Environmental bacteria as a reservoir of novel antibiotic resistance mechanisms

Streptomycetes are undisputedly the most important producers of antibiotics in the soil. Despite this, little is known about how they themselves resist antimicrobials. This is concerning as some of the most problematic resistance mechanisms we now see in the clinic have originated in the natural environment. It is therefore important to gain a better understanding of the arsenal of resistance mechanisms in the soil that have yet to be discovered.
Antimicrobial peptides (AMPs) have recently received much attention as promising new drugs. They are produced by low-GC Gram-positive firmicutes, which often share the soil habitat with streptomycetes. It is well-understood how firmicute bacteria resist AMPs, but the corresponding genes appear to be conspicuously absent from streptomycetes. Streptomyces venezuelae possesses a striking degree of resistance against AMPs. Sensitive mutants of this bacterium have been isolated, but none of the mutations are located in known antimicrobial resistance genes.
The project aims to identifying the gene(s) responsible for AMP resistance in S. venezuelae, determine how they are regulated, their wider distribution in actinomycetes, and the role of AMPs in the ecology of S. venezuelae. During the first year, this will entail selection of candidate genes responsible for AMP resistance using DNA and RNA sequencing data previously obtained from sensitive mutants by chemical mutagenesis. Candidate genes will then be transduced into sensitive mutants to identify which genes reinstate the resistant phenotype.
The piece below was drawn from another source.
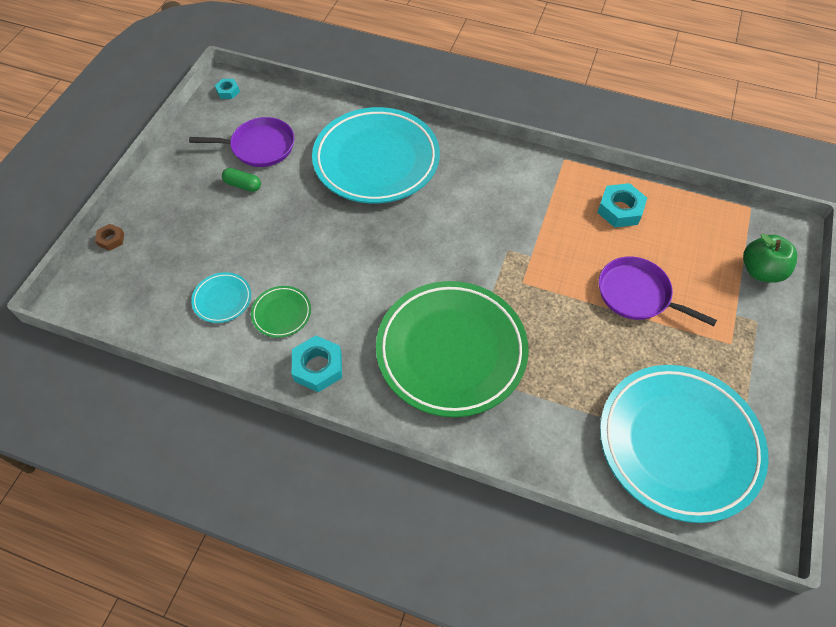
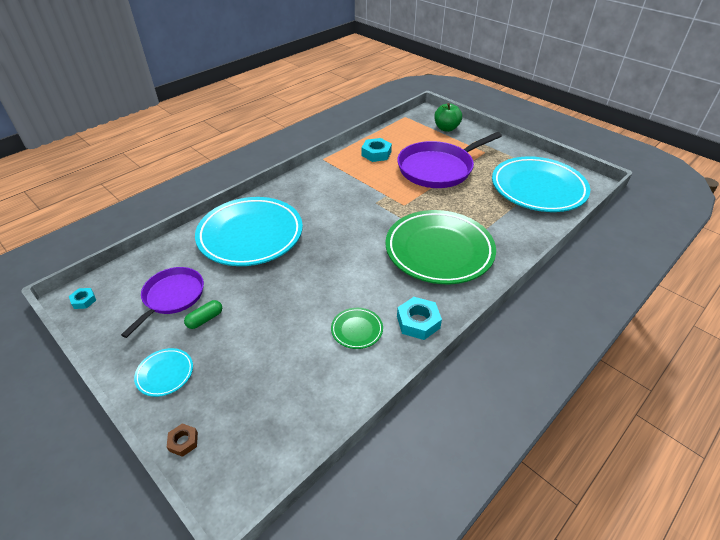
camera: 65 degrees left, 15 degrees down
turquoise plate [191,272,251,323] -> turquoise plate moved to [134,348,193,397]
purple pan [599,256,717,326] -> purple pan [397,132,502,188], size x1.65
Once the genes responsible for resistance have been identified, further exploratory work will seek to identify the mechanism by which these genes enable resistance. This is likely to include computational modelling of the mechanism. The prevalence and relevance of the newly identified resistance mechanisms in the environment will then be investigated using genomics and community interaction approaches. Understanding the composition of identified genes in the soil community will facilitate future predictions of the potential route by which resistance genes may transfer into clinical pathogenic strains.